Project impacts on sustainable development include:

Social: The majority of participating farmers achieved yield gains and increased their farm income by adopting NE-based fertilizer recommendations when compared with farmers’ existing fertilizer management practices. Although the effect of NE on crop yield increases is significantly influenced by the crop type, agro-ecology, soil properties, and farmers’ current level of fertilization, adoption of this practice in all rice and wheat acreage in India would result in additional production of 8.5 and 5.4 million tons of rice and wheat, respectively, without incurring additional production costs.

 
Environmental: The study found that NE-based recommendations lowered GHG emissions by 12- 20% in wheat and by around 2.5% in rice as compared with conventional fertilization practices. If these GHG emissions reductions of 2.5% in rice and 20% in wheat due to NE-based fertilizer management practices could be achieved in all rice and wheat areas in India, this would translate into GHG cuts of 5.2 million tons CO2e, i.e., 0.61 million tons of CO2e from rice and 4.63 million tons of CO2e from wheat.


Economic: The use of the NE tool resulted in reduced N application in all cases.

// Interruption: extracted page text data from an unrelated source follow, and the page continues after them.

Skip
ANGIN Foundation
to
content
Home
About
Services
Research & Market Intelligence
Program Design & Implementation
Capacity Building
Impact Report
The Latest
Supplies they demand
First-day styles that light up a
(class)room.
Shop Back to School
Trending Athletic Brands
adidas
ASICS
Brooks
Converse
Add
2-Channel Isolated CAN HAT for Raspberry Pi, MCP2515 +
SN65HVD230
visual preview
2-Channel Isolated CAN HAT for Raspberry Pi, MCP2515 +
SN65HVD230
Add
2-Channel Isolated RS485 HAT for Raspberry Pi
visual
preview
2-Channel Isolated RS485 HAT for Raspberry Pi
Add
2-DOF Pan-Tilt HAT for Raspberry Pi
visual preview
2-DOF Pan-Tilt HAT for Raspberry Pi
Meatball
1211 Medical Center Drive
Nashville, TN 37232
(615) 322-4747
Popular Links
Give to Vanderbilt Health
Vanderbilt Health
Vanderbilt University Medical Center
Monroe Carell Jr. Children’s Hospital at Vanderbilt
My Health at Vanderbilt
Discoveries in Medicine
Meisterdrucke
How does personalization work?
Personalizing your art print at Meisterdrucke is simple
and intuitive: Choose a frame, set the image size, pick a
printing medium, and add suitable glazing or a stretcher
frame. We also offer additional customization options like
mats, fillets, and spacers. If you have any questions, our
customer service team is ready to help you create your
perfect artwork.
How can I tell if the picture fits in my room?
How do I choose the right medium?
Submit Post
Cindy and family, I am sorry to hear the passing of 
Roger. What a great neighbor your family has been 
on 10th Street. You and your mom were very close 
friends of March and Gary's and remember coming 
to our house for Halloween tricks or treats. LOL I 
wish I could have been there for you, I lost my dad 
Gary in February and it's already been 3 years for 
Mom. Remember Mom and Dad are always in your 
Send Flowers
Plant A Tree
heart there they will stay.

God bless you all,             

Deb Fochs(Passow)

Estimated N fertilizer savings due to NE-based fertilizer management in rice and wheat in India will be about 1.44 million tons, which would have major implications on costs and GHG emission cuts. Adoption of the NE tool reduced phosphorus application in some cases, although potash application increased in most cases, resulting in both positive and negative impacts on total cost of fertilizer use. In cases where yield gain was obtained due to increased fertilizer use, the increase in fertilizer cost was compensated by the yield gains. Many farmers have achieved double gains, i.e. decrease in fertilizer cost as well as yield gains.

SUCCESSES AND LESSONS LEARNED

Each farmer’s field is different, which is why blanket fertilizer recommendations are not always effective in producing better yields. By using nutrient management tools such as NE, farmers can obtain fertilizer recommendations specific to their field and economic conditions and thus avoid under-fertilizing or over-fertilizing. In smallholder production systems of South Asia such as India, which has diverse soil conditions, nutrient recommendation based on soil tests are financially and logistically impossible. Therefore, a decision support tool such as NE could be an important factor for implementing site-specific nutrient management recommendations that account for each field’s nutrient supplying capacity.

Given the magnitude of potential implications in terms of increasing yields, reducing fertilizer consumption and GHG emissions, governments need to consider scaling out NE-based fertilizer management by enabling policies and institutional arrangements. Implementation of NE at field level requires some level of technical knowledge to run this tool via computer or smartphone. Given this requirement, the technology is best scaled-up through the network of government extension systems, leader farmers, and civil society organizations working directly with farmers.